Bulut'la geçireceğim iyi bir hayat istiyordum.

Tabii ki de yine isteklerim, hayallerim gerçekleşmiyor ve hep bir uğraş içinde bir sağa bir sola koşuşturuyordum.

Asansör nihayet gelebildiğinde içine bindim. Neyse ki kimse yoktu. Beşinci kata bastım, bakışlarım düğmenin üzerindeki parmaklarıma oradan da yüzüğüme kaydı.

Yapabilir miydim? Gerçekten bazı şeyler için yılmadan savaşabilir miydim?

Parmaklarımı geri çektim ve ceketimin cebine elimi soktum. Yüzüğümü görmek beni geriyor ve kendimi rahatsız hissettiriyordu.

Beşinci kata geldiğimde hızla boğucu asansörü terk ettim ve Bulut'un kaldığı yoğun bakım odasına doğru yürüdüm.
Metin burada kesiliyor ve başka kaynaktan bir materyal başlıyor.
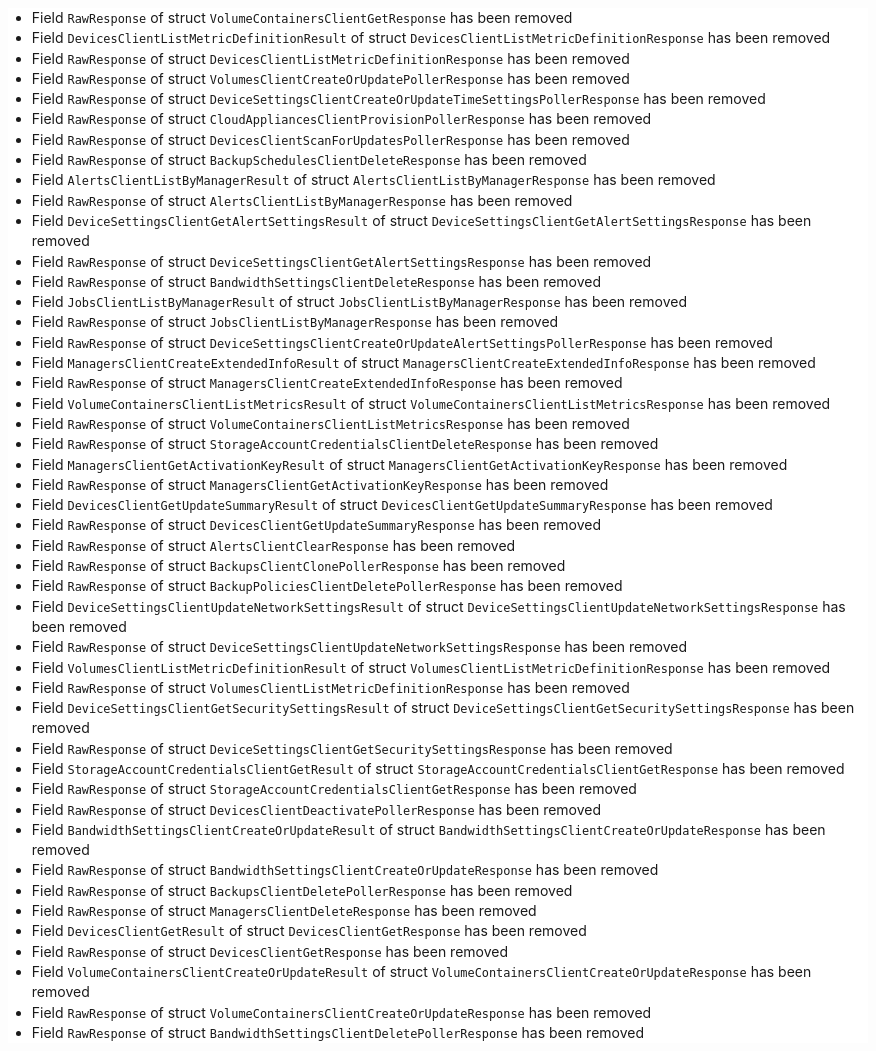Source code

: - Field `RawResponse` of struct `VolumeContainersClientGetResponse` has been removed
- Field `DevicesClientListMetricDefinitionResult` of struct `DevicesClientListMetricDefinitionResponse` has been removed
- Field `RawResponse` of struct `DevicesClientListMetricDefinitionResponse` has been removed
- Field `RawResponse` of struct `VolumesClientCreateOrUpdatePollerResponse` has been removed
- Field `RawResponse` of struct `DeviceSettingsClientCreateOrUpdateTimeSettingsPollerResponse` has been removed
- Field `RawResponse` of struct `CloudAppliancesClientProvisionPollerResponse` has been removed
- Field `RawResponse` of struct `DevicesClientScanForUpdatesPollerResponse` has been removed
- Field `RawResponse` of struct `BackupSchedulesClientDeleteResponse` has been removed
- Field `AlertsClientListByManagerResult` of struct `AlertsClientListByManagerResponse` has been removed
- Field `RawResponse` of struct `AlertsClientListByManagerResponse` has been removed
- Field `DeviceSettingsClientGetAlertSettingsResult` of struct `DeviceSettingsClientGetAlertSettingsResponse` has been removed
- Field `RawResponse` of struct `DeviceSettingsClientGetAlertSettingsResponse` has been removed
- Field `RawResponse` of struct `BandwidthSettingsClientDeleteResponse` has been removed
- Field `JobsClientListByManagerResult` of struct `JobsClientListByManagerResponse` has been removed
- Field `RawResponse` of struct `JobsClientListByManagerResponse` has been removed
- Field `RawResponse` of struct `DeviceSettingsClientCreateOrUpdateAlertSettingsPollerResponse` has been removed
- Field `ManagersClientCreateExtendedInfoResult` of struct `ManagersClientCreateExtendedInfoResponse` has been removed
- Field `RawResponse` of struct `ManagersClientCreateExtendedInfoResponse` has been removed
- Field `VolumeContainersClientListMetricsResult` of struct `VolumeContainersClientListMetricsResponse` has been removed
- Field `RawResponse` of struct `VolumeContainersClientListMetricsResponse` has been removed
- Field `RawResponse` of struct `StorageAccountCredentialsClientDeleteResponse` has been removed
- Field `ManagersClientGetActivationKeyResult` of struct `ManagersClientGetActivationKeyResponse` has been removed
- Field `RawResponse` of struct `ManagersClientGetActivationKeyResponse` has been removed
- Field `DevicesClientGetUpdateSummaryResult` of struct `DevicesClientGetUpdateSummaryResponse` has been removed
- Field `RawResponse` of struct `DevicesClientGetUpdateSummaryResponse` has been removed
- Field `RawResponse` of struct `AlertsClientClearResponse` has been removed
- Field `RawResponse` of struct `BackupsClientClonePollerResponse` has been removed
- Field `RawResponse` of struct `BackupPoliciesClientDeletePollerResponse` has been removed
- Field `DeviceSettingsClientUpdateNetworkSettingsResult` of struct `DeviceSettingsClientUpdateNetworkSettingsResponse` has been removed
- Field `RawResponse` of struct `DeviceSettingsClientUpdateNetworkSettingsResponse` has been removed
- Field `VolumesClientListMetricDefinitionResult` of struct `VolumesClientListMetricDefinitionResponse` has been removed
- Field `RawResponse` of struct `VolumesClientListMetricDefinitionResponse` has been removed
- Field `DeviceSettingsClientGetSecuritySettingsResult` of struct `DeviceSettingsClientGetSecuritySettingsResponse` has been removed
- Field `RawResponse` of struct `DeviceSettingsClientGetSecuritySettingsResponse` has been removed
- Field `StorageAccountCredentialsClientGetResult` of struct `StorageAccountCredentialsClientGetResponse` has been removed
- Field `RawResponse` of struct `StorageAccountCredentialsClientGetResponse` has been removed
- Field `RawResponse` of struct `DevicesClientDeactivatePollerResponse` has been removed
- Field `BandwidthSettingsClientCreateOrUpdateResult` of struct `BandwidthSettingsClientCreateOrUpdateResponse` has been removed
- Field `RawResponse` of struct `BandwidthSettingsClientCreateOrUpdateResponse` has been removed
- Field `RawResponse` of struct `BackupsClientDeletePollerResponse` has been removed
- Field `RawResponse` of struct `ManagersClientDeleteResponse` has been removed
- Field `DevicesClientGetResult` of struct `DevicesClientGetResponse` has been removed
- Field `RawResponse` of struct `DevicesClientGetResponse` has been removed
- Field `VolumeContainersClientCreateOrUpdateResult` of struct `VolumeContainersClientCreateOrUpdateResponse` has been removed
- Field `RawResponse` of struct `VolumeContainersClientCreateOrUpdateResponse` has been removed
- Field `RawResponse` of struct `BandwidthSettingsClientDeletePollerResponse` has been removed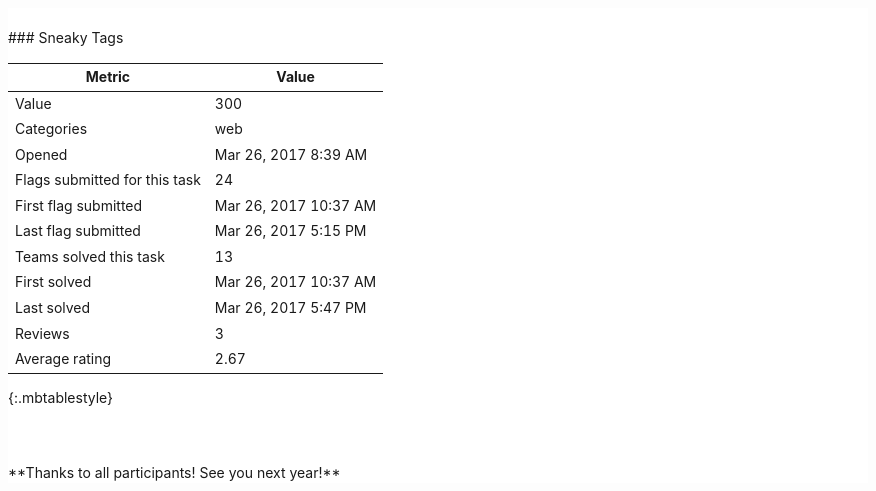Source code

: <br>
### Sneaky Tags

| Metric                        | Value                 |
| ----------------------------- | --------------------- |
| Value                         | 300                   |
| Categories                    | web                   |
| Opened                        | Mar 26, 2017 8:39 AM  |
| Flags submitted for this task | 24                    |
| First flag submitted          | Mar 26, 2017 10:37 AM |
| Last flag submitted           | Mar 26, 2017 5:15 PM  |
| Teams solved this task        | 13                    |
| First solved                  | Mar 26, 2017 10:37 AM |
| Last solved                   | Mar 26, 2017 5:47 PM  |
| Reviews                       | 3                     |
| Average rating                | 2.67                  |
{:.mbtablestyle}

<br>
<br>
**Thanks to all participants! See you next year!**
Hangi oda olduğunu biliyordum, asıl sorun o odaya girebilmek ve yakalanmamaktı.

Seri adımlarım sayesinde uzun olan koridoru yürümeyi bitirmiştim ve Bulut'un odasının önünde bir heykel gibi dikilmeye başlamıştım.

Etrafta şimdilik kimse yoktu. Ailemin nerede olduğunu da bilmiyordum. Yanıma telefonumu da almamış, kimsenin bana ulaşmasını istememiştim.

Tereddüt dolu birkaç adım attım. Yoğun bakım odasına böyle girilmezdi. Hasta yakınını sterilize bir biçimde giydirirlerdi ve içeride çok az tutarlardı. Bu yapacak olduğum şey Bulut için bir tehlike arz edebilirdi.

Ama onun, benim ilgime ve yanında olduğumu bilmesine ihtiyacı olduğunu hissediyor, varlığımı göstermek istiyordum. Çok küçük bir ihtimal olsa bile içimde iletişim kurabilmenin umudunu taşıyordum.

Kapıya iyice yaklaştım. Elimi soğuk metal kulpun üstüne koydum ve hafifçe çevirdim. Bacaklarım zangır zangır titrerken nefesimi düzene sokmaya çalışıyordum.

Kapıyı sessiz olmaya çalışarak araladım ve yatağa bakmadan acelece içeriye girdim. Son kez koridora bir göz attım. Hala kimse yoktu.

Kapıyı açtığım gibi sessizce kapattım. Arkamı dönmekten çok korkuyor, Bulut'un yaralı ve savunmasız halini görünce ne tepki vereceğimi kestiremiyordum.